**WORK TO DO**
Convert the material from the line with "genus: Amelanchier" up to and including the line with "family: Moraceae" into a two-column CSV with the columns field and value, one row per line, each entry in its own quoted field with any line breaks replaced by spaces.

BEGIN

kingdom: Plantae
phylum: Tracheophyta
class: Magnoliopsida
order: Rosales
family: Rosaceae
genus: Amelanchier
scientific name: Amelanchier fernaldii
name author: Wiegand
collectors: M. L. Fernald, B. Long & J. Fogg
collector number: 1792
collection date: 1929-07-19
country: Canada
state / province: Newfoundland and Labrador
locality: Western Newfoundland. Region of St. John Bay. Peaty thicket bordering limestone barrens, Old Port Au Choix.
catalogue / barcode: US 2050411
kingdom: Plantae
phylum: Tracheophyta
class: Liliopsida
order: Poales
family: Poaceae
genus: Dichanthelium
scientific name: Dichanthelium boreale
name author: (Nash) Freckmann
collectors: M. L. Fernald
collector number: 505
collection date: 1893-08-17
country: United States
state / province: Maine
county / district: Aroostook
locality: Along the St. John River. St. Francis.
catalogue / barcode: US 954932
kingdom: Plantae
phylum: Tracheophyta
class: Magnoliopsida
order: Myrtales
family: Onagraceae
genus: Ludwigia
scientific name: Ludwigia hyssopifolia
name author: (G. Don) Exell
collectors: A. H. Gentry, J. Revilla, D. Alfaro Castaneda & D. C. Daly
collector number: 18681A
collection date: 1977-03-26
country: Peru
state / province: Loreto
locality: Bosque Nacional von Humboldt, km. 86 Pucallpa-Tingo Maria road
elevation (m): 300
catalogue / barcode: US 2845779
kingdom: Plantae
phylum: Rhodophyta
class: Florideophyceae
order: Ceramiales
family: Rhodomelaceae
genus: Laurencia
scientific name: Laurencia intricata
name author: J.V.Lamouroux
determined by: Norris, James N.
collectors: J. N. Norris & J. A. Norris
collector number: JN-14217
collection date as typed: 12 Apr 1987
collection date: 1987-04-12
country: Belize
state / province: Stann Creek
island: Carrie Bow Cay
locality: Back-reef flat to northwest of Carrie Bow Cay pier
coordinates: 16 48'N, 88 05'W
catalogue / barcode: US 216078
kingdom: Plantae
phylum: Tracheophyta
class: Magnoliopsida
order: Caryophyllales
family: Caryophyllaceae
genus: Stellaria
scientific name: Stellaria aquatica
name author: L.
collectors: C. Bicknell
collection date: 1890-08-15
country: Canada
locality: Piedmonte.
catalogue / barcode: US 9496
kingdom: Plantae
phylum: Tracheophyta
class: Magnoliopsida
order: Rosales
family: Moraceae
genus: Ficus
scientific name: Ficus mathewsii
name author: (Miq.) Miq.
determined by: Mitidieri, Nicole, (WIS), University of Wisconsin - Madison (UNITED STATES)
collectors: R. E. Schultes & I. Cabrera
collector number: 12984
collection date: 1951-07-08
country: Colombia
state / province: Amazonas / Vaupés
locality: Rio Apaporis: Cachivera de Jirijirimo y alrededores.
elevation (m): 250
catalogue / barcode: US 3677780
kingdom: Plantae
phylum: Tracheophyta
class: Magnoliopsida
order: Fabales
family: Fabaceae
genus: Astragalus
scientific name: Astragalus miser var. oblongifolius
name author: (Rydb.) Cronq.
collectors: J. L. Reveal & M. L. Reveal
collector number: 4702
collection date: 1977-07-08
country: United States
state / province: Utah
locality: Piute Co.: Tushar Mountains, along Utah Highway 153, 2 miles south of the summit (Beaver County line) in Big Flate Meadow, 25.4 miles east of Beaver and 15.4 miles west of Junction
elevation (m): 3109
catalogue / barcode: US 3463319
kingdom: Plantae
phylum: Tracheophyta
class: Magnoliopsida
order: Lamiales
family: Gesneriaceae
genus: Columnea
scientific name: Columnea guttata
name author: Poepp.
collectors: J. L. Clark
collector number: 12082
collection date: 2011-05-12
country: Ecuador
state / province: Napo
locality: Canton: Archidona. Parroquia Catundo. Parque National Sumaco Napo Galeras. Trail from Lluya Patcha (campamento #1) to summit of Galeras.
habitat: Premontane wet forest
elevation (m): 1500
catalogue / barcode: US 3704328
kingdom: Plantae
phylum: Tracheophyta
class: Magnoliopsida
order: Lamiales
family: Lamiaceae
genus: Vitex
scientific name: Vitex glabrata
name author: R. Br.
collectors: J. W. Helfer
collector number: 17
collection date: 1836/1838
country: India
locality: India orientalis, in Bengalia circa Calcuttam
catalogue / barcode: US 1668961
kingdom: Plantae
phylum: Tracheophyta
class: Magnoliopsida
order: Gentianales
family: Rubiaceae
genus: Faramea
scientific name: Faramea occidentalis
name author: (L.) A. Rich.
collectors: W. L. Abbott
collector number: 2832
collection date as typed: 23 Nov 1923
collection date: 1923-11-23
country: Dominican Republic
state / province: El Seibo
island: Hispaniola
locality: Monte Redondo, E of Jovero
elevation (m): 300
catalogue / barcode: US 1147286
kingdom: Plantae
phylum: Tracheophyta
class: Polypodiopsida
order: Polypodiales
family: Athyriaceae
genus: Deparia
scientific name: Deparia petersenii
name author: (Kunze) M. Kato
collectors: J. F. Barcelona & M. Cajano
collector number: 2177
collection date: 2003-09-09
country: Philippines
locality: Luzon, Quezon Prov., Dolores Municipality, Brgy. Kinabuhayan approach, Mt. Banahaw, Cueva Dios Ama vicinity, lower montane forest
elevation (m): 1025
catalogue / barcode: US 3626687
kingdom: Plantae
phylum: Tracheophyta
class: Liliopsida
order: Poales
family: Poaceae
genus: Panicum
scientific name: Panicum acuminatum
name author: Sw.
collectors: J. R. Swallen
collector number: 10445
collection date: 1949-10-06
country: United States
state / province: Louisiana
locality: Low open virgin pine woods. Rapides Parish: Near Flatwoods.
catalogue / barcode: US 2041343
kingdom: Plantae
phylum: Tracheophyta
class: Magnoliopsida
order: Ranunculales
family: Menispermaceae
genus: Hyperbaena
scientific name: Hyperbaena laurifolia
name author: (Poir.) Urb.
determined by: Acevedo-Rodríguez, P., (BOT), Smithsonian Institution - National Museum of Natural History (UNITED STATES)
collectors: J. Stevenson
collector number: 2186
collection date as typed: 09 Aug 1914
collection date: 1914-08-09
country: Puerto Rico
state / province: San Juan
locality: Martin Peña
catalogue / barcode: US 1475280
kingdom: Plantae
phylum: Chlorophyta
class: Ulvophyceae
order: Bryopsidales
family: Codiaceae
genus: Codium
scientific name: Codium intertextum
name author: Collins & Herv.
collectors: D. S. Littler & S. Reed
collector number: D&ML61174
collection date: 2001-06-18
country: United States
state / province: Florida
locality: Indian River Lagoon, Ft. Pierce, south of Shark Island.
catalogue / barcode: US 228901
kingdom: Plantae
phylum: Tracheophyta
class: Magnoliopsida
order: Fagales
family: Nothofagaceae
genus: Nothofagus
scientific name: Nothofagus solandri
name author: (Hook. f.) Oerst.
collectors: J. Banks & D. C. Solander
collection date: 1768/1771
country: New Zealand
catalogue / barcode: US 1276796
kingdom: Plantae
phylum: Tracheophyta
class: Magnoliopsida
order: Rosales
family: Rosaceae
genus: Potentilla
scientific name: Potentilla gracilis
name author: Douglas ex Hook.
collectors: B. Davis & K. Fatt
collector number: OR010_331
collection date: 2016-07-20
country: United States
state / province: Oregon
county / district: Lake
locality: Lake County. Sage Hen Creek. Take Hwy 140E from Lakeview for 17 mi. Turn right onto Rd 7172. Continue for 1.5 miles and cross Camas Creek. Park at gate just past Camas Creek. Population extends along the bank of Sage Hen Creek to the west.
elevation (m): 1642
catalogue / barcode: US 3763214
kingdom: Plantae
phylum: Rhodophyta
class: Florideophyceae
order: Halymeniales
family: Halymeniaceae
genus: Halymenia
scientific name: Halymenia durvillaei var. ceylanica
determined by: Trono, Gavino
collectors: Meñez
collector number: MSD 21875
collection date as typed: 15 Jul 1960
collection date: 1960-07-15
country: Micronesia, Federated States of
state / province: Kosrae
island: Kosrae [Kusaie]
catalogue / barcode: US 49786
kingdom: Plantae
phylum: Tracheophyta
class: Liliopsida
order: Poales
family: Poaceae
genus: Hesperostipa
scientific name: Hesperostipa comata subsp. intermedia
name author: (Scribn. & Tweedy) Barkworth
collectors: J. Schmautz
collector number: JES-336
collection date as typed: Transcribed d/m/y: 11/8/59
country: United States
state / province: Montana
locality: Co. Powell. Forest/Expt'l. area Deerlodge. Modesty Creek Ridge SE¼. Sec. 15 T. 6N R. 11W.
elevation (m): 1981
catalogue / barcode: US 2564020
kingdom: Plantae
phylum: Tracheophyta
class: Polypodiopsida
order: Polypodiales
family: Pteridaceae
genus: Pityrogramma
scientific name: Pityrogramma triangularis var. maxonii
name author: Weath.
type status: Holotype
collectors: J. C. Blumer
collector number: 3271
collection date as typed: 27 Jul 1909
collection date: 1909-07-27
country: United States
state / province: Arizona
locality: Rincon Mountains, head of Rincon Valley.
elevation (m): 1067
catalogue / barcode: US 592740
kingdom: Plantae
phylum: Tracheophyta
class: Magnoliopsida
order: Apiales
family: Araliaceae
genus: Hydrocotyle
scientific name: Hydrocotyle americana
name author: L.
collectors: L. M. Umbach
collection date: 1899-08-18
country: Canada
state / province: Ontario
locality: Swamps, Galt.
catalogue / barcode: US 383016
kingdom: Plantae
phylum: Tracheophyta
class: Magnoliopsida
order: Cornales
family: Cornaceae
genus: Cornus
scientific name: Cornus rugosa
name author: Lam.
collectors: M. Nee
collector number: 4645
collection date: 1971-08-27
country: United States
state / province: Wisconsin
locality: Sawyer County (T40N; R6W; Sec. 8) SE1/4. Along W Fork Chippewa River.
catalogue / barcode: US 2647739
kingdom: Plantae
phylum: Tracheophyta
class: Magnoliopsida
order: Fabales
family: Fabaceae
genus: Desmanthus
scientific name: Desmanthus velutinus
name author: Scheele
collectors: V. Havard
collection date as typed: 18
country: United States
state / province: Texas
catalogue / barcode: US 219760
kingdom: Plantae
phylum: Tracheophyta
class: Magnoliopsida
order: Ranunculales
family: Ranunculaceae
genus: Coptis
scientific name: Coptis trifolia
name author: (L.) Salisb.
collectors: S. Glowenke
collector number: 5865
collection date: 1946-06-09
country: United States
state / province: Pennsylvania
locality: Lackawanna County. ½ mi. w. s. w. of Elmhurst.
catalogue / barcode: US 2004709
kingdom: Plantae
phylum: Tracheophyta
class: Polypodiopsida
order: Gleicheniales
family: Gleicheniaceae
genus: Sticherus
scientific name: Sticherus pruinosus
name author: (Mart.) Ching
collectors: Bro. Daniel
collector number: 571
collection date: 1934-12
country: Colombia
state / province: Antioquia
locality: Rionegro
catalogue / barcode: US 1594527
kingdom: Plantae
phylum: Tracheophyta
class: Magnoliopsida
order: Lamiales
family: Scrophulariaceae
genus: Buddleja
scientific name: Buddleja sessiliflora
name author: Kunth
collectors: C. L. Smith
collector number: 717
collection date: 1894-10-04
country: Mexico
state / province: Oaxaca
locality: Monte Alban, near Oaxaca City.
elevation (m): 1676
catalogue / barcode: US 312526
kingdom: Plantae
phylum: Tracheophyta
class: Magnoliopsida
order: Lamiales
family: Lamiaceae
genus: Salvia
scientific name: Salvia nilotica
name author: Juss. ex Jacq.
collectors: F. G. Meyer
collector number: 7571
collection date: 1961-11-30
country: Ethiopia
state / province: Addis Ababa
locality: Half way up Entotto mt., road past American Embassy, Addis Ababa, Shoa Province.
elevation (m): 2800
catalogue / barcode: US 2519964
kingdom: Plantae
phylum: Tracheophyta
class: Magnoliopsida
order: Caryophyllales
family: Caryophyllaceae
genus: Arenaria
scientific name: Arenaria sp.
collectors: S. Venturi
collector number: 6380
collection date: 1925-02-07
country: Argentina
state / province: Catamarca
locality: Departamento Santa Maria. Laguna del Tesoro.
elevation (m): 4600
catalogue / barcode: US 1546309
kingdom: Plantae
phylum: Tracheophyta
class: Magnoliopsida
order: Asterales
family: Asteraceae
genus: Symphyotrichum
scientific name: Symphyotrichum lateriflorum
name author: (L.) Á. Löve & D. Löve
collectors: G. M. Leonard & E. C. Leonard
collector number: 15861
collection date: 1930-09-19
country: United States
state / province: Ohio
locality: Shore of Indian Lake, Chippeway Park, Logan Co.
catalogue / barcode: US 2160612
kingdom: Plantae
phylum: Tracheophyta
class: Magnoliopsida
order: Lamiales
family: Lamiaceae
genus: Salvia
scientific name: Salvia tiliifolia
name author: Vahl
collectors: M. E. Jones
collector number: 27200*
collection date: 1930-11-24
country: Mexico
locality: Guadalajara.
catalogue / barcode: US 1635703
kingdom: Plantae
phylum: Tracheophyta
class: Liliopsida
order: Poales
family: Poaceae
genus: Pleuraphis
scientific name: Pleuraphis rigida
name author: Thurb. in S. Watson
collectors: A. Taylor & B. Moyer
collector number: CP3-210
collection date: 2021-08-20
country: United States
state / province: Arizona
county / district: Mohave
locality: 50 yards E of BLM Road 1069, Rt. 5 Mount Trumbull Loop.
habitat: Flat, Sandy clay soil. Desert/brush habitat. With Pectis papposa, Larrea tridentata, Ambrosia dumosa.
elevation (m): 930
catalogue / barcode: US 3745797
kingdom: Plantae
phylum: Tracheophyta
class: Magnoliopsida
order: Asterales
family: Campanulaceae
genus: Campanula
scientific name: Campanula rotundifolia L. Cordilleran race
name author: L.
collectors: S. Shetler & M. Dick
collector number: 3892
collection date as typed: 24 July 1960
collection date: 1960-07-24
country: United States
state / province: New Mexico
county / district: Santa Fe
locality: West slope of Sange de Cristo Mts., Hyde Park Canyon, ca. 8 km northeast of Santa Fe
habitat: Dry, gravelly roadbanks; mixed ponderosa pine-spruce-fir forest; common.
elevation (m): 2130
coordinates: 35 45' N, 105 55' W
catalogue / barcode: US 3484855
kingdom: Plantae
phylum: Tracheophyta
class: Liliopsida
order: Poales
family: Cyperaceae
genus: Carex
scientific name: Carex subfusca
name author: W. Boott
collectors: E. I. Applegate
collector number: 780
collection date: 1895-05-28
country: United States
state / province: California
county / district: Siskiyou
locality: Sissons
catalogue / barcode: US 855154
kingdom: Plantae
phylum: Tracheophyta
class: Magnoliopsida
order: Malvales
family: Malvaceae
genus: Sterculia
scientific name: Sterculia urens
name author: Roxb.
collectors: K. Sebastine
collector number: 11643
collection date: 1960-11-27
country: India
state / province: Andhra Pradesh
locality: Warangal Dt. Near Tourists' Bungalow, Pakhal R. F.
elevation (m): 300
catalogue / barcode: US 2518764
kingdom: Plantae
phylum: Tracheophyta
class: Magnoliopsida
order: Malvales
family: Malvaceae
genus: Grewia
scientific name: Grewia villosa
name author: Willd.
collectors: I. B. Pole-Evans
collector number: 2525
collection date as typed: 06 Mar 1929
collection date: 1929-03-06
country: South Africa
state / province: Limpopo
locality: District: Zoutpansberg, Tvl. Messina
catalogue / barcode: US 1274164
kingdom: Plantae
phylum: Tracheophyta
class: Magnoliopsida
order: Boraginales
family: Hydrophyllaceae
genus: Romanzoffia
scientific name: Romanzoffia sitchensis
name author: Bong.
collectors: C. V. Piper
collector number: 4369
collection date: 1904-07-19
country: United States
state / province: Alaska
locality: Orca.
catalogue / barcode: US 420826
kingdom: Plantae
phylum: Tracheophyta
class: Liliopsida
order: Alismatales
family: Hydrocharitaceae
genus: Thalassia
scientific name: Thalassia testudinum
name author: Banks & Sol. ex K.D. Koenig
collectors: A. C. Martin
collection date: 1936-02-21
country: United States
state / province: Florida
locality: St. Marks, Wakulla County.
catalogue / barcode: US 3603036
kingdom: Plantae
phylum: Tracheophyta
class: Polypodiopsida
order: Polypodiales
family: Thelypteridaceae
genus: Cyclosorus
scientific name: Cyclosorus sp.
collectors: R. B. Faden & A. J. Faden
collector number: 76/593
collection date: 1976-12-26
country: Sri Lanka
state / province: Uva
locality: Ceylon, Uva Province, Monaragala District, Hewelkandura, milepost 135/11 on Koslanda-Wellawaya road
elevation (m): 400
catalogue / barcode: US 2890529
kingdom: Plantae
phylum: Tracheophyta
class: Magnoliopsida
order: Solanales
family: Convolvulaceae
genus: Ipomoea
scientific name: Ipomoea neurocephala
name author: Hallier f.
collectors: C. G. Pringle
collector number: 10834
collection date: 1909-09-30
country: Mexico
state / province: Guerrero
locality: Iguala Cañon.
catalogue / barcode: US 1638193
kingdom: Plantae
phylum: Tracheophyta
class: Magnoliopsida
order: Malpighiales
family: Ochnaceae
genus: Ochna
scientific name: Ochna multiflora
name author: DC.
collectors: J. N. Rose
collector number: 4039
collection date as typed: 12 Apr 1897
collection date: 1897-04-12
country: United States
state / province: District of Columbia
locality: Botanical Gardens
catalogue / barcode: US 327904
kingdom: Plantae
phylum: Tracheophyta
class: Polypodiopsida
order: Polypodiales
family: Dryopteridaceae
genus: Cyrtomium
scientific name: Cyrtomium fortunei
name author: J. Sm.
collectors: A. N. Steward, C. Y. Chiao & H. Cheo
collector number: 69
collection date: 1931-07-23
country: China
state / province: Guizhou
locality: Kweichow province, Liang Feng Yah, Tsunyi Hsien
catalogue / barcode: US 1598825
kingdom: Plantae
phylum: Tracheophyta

END

**THE SOLUTION**
field,value
"genus:","Amelanchier"
"scientific name:","Amelanchier fernaldii"
"name author:","Wiegand"
"collectors:","M. L. Fernald, B. Long & J. Fogg"
"collector number:","1792"
"collection date:","1929-07-19"
"country:","Canada"
"state / province:","Newfoundland and Labrador"
"locality:","Western Newfoundland. Region of St. John Bay. Peaty thicket bordering limestone barrens, Old Port Au Choix."
"catalogue / barcode:","US 2050411"
"kingdom:","Plantae"
"phylum:","Tracheophyta"
"class:","Liliopsida"
"order:","Poales"
"family:","Poaceae"
"genus:","Dichanthelium"
"scientific name:","Dichanthelium boreale"
"name author:","(Nash) Freckmann"
"collectors:","M. L. Fernald"
"collector number:","505"
"collection date:","1893-08-17"
"country:","United States"
"state / province:","Maine"
"county / district:","Aroostook"
"locality:","Along the St. John River. St. Francis."
"catalogue / barcode:","US 954932"
"kingdom:","Plantae"
"phylum:","Tracheophyta"
"class:","Magnoliopsida"
"order:","Myrtales"
"family:","Onagraceae"
"genus:","Ludwigia"
"scientific name:","Ludwigia hyssopifolia"
"name author:","(G. Don) Exell"
"collectors:","A. H. Gentry, J. Revilla, D. Alfaro Castaneda & D. C. Daly"
"collector number:","18681A"
"collection date:","1977-03-26"
"country:","Peru"
"state / province:","Loreto"
"locality:","Bosque Nacional von Humboldt, km. 86 Pucallpa-Tingo Maria road"
"elevation (m):","300"
"catalogue / barcode:","US 2845779"
"kingdom:","Plantae"
"phylum:","Rhodophyta"
"class:","Florideophyceae"
"order:","Ceramiales"
"family:","Rhodomelaceae"
"genus:","Laurencia"
"scientific name:","Laurencia intricata"
"name author:","J.V.Lamouroux"
"determined by:","Norris, James N."
"collectors:","J. N. Norris & J. A. Norris"
"collector number:","JN-14217"
"collection date as typed:","12 Apr 1987"
"collection date:","1987-04-12"
"country:","Belize"
"state / province:","Stann Creek"
"island:","Carrie Bow Cay"
"locality:","Back-reef flat to northwest of Carrie Bow Cay pier"
"coordinates:","16 48'N, 88 05'W"
"catalogue / barcode:","US 216078"
"kingdom:","Plantae"
"phylum:","Tracheophyta"
"class:","Magnoliopsida"
"order:","Caryophyllales"
"family:","Caryophyllaceae"
"genus:","Stellaria"
"scientific name:","Stellaria aquatica"
"name author:","L."
"collectors:","C. Bicknell"
"collection date:","1890-08-15"
"country:","Canada"
"locality:","Piedmonte."
"catalogue / barcode:","US 9496"
"kingdom:","Plantae"
"phylum:","Tracheophyta"
"class:","Magnoliopsida"
"order:","Rosales"
"family:","Moraceae"